Lina – Não recebi telefonemas e nenhuma pessoa veio aqui reclamar. A mim não. Podem ter ido ao ministro, ao presidente, à ministra-chefe da Casa Civil… Se houve insatisfações ou ingerências para colocar ou tirar alguém da Receita, isso nunca chegou a meu conhecimento. 

Até que ponto o episódio com a Petrobras (divergências quanto a compensações de tributos de R$ 4 bilhões) contribuiu para sua saída? 
Lina – Vimos com perplexidade tudo o que saiu na imprensa. Primeiro porque a Receita não se manifestou sobre o caso, e nem poderia. Depois, ao ser consultada sobre uma interpretação de legislação, a Receita encaminhou a resposta, disponível na página da internet. Nos restringimos a isso. 

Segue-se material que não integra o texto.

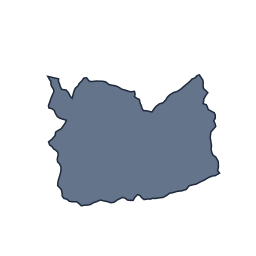 Ocauçu, São Paulo, Brazil, rotated 66°
{"feature_id": "56859067B65296582984001", "entity_name": "Ocauçu", "entity_type": "district", "adm_level": 2, "iso_a3": "BRA", "parent_name": "Brazil", "parent_adm1": "São Paulo", "projection": "mercator", "projection_center": [-49.95, -22.434], "detail": "fine", "context": "isolated", "style": "filled", "palette": "slate", "viewbox_px": 256, "rotation_deg": 66, "n_neighbors": 0, "source": "geoboundaries", "source_scale": "gbopen_adm2", "svg_char_len": 2413}
<svg xmlns="http://www.w3.org/2000/svg" viewBox="0 0 256 256"><g transform="rotate(66 128 128)"><path d="M180.1,202.3L180.9,198.9L181.9,196.4L182.6,193.8L182.2,189.7L182.5,187.0L182.6,182.6L185.2,179.1L187.3,176.2L189.1,174.4L190.2,171.1L189.3,166.5L189.2,161.2L191.1,159.1L193.6,157.8L194.9,155.7L196.2,152.7L194.1,149.9L192.7,146.3L194.6,144.5L197.4,143.8L199.9,142.5L200.9,138.7L202.1,136.4L202.3,134.0L203.5,131.8L204.4,128.3L205.7,124.2L205.2,119.2L204.5,116.6L205.4,113.0L205.9,108.7L207.3,104.4L207.8,99.7L205.6,95.6L206.3,91.7L207.0,88.5L206.8,85.7L206.6,82.6L206.7,79.6L206.2,76.3L206.0,73.9L206.2,70.3L207.0,67.7L206.5,62.7L203.2,63.5L200.9,61.5L198.4,60.4L195.2,59.2L190.4,59.6L187.0,61.5L184.3,61.3L181.3,60.8L178.1,58.9L174.2,57.8L170.4,56.9L167.9,55.4L165.4,53.9L163.8,50.5L162.3,47.2L159.4,46.7L156.4,46.8L154.5,44.2L151.5,43.0L149.2,43.0L146.6,45.0L143.6,47.2L140.8,46.9L138.6,47.0L136.3,49.5L134.5,48.1L132.5,47.0L130.9,45.1L129.4,42.9L128.2,40.7L125.0,41.9L122.6,43.0L119.4,42.0L116.9,40.7L114.7,40.2L111.9,40.6L108.4,41.2L108.3,43.8L109.5,46.5L109.3,49.7L110.5,52.3L111.4,55.1L112.0,57.5L112.8,60.3L114.0,64.1L114.6,68.0L114.1,72.0L114.7,76.4L115.9,79.6L117.6,81.8L119.2,85.7L118.7,89.6L119.6,93.4L121.1,96.5L123.1,99.5L121.9,101.4L120.2,103.4L118.3,106.9L115.4,107.2L113.2,106.8L110.0,106.8L106.5,106.0L104.7,107.7L102.0,109.3L99.9,107.7L97.1,107.2L96.2,110.4L94.8,112.4L92.8,114.5L90.0,117.9L87.7,119.4L85.8,120.8L84.2,122.5L82.7,124.8L80.6,127.7L76.7,129.7L75.0,132.1L73.7,134.8L72.3,137.6L71.0,141.7L69.8,144.1L67.6,144.9L65.3,145.4L64.4,148.1L66.2,151.0L67.4,154.4L69.1,156.4L70.3,160.1L72.5,162.5L78.1,166.9L76.0,167.8L71.2,168.1L68.1,169.1L65.7,172.9L62.4,173.0L59.7,172.6L57.3,172.6L54.8,171.4L52.6,174.5L50.6,177.1L48.2,180.3L51.7,180.0L54.2,179.6L57.2,180.8L59.4,180.8L62.0,180.3L64.7,180.9L67.2,183.8L69.8,186.5L75.4,191.7L77.6,192.1L79.6,189.4L81.9,188.3L86.1,188.3L89.0,187.9L91.6,186.1L95.9,181.1L98.5,184.1L100.1,187.0L101.5,189.2L101.8,192.8L102.3,195.8L105.2,197.6L107.3,202.0L108.3,206.2L111.7,206.5L113.9,205.1L116.8,204.5L119.0,203.0L121.3,202.0L123.7,202.5L125.8,203.9L127.6,205.3L130.3,206.1L133.1,205.1L136.3,205.1L139.3,206.4L141.9,208.2L144.5,210.4L146.8,212.4L149.1,214.1L152.0,215.7L156.9,214.0L160.8,214.7L163.4,215.8L166.3,215.2L168.2,212.7L171.0,211.5L172.6,209.2L174.5,204.9L177.5,203.3L180.1,202.3Z" fill="#64748b" stroke="#1e293b" stroke-width="1.5"/></g></svg>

 A ida da senhora à CPI da Petrobras é bastante aguardada. A senhora vai? 
Lina – Convidada ou convocada, irei. 

Por que a arrecadação caiu? 
Lina – O ano de 2008 foi discrepante em relação aos demais anos. Foi atípico. Se você analisar, verificará que no primeiro semestre de 2009 estamos muito bem em relação a 2007 e até a 2008, se tirarmos da conta a CPMF e arrecadações atípicas. Também não houve desonerações nos últimos anos como agora. Não estou saindo pela queda da arrecadação. É cortina de fumaça. 

Ao sair tão rápido da Receita, a senhora se sente como uma vítima de uma pegadinha do Mução (Lina é mãe do humorista)? 
Lina – (rindo) Todo mundo fala em acontecimentos que teriam levado a minha saída: pressões, ingerências, descontentamento. Mas saio com a convicção do dever cumprido. Não saio aborrecida nem insatisfeita. 

O que a senhora vai fazer agora? 
Lina – Minha delegacia de origem é de Natal. E é para lá que eu volto.